Researchers of the Leibniz Institute on Aging (FLI) in Jena and their collaborators investigated aging and inflammation processes and their effects on the hematopoietic system. “We knew that aging comes along with increased inflammation, but the consequences of chronic inflammation for hematopoietic stem cells and organism aging were incompletely understood”, Dr. Zhiyang Chen, postdoctoral researcher at FLI explains his motivation behind the study.

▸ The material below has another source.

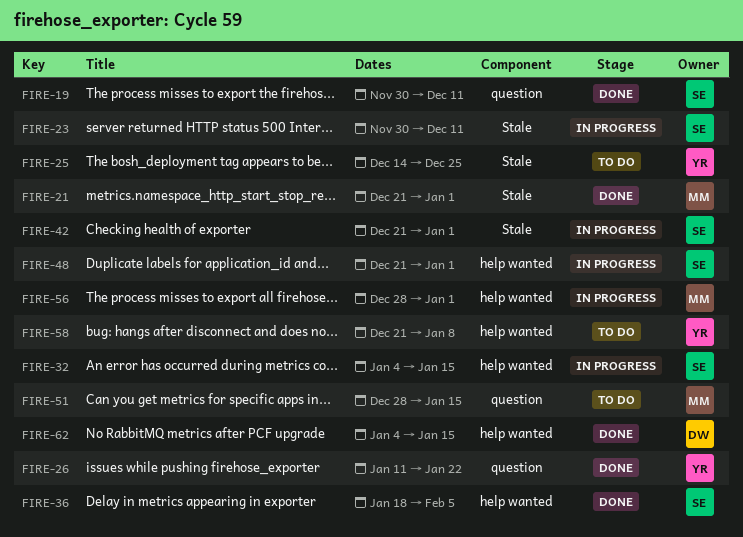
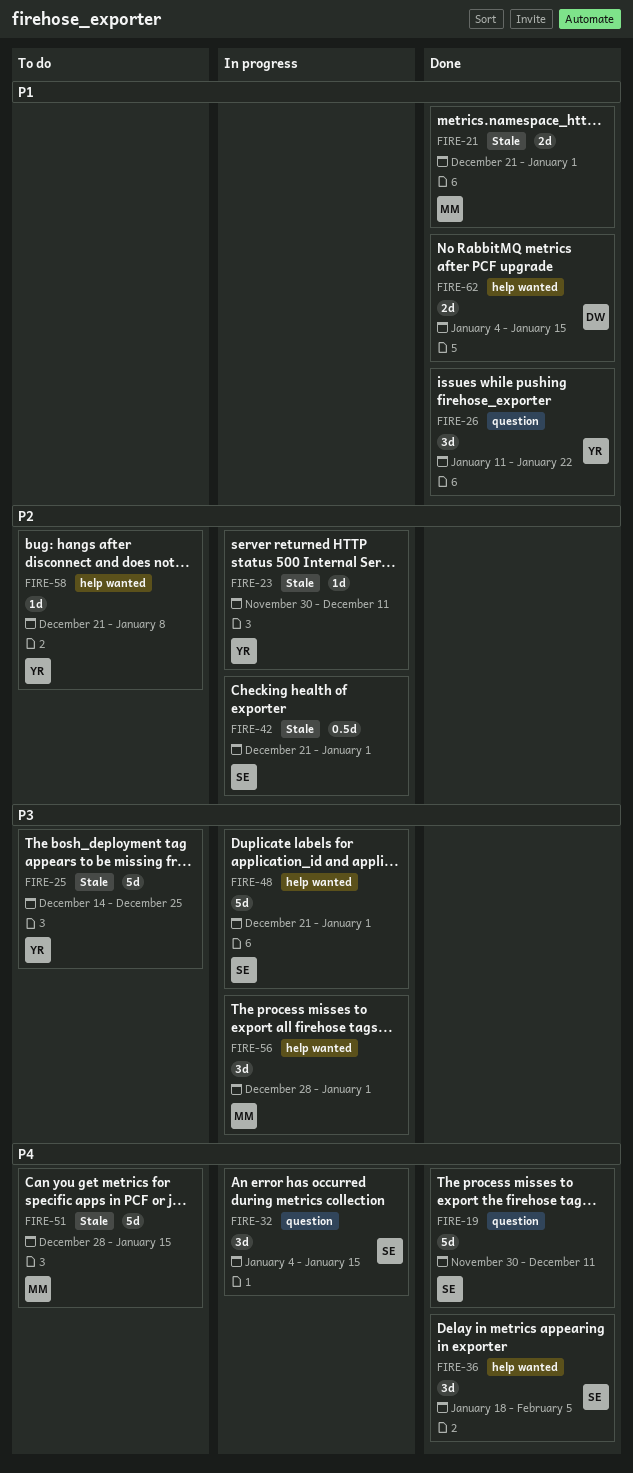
FIRE-23, owner: SE -> YR
FIRE-32, label: help wanted -> question
FIRE-51, label: question -> Stale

The current study increases our understanding and shows that cohesin mediates inflammatory signaling in HSCs and that this has functional consequences during aging and inflammatory processes. Cohesin turns out to be important for normal differentiation of HSCs, but during aging and inflammation the same regulatory loop limits the stem cell function, especially the self-renewal capacity of the HSCs. Old HSCs fail to down-regulate cohesin-mediated inflammatory signals that remain chronically activated during aging.

“This mechanism of constant inflammation exhausts the stem cell pool and pushes the stem cells into faulty differentiation into inflammatory cells”, summarizes Prof. K. Lenhard Rudolph, senior group leader at FLI. “In turn, these impairments increase the selection of abnormal stem cells with lower expression of cohesin that exhibit increases in self-renewal and mal-differentiation into inflammatory/myeloid cells – a hallmark feature of the hematopoietic system, which accelerates organism aging”. Interfering with this molecular loop of chronic inflammation in aging hematopoietic stem cells could help to slow down aging and the development of aging-associated diseases such as cancer, cardiovascular and neurodegenerative diseases that are driven by increases in inflammation.